++++ Information provided ++++

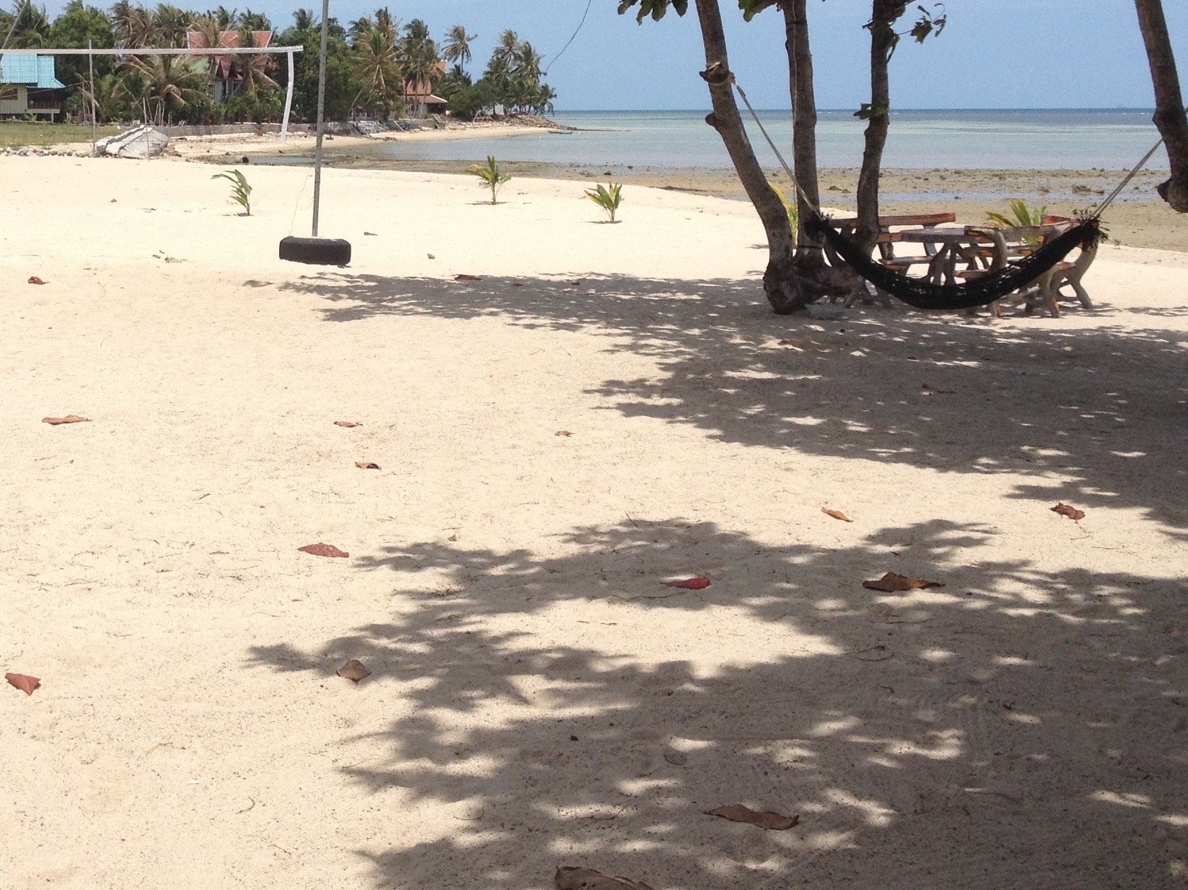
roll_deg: +1.6
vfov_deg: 22.2
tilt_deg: -4.0
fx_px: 2230
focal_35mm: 65
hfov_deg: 29.4
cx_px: 301
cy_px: 134
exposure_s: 1/2513
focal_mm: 4.28
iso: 50
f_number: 2.4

++++

Reproduce the data above verbatim, minus any images.

roll_deg: +1.6
vfov_deg: 22.2
tilt_deg: -4.0
fx_px: 2230
focal_35mm: 65
hfov_deg: 29.4
cx_px: 301
cy_px: 134
exposure_s: 1/2513
focal_mm: 4.28
iso: 50
f_number: 2.4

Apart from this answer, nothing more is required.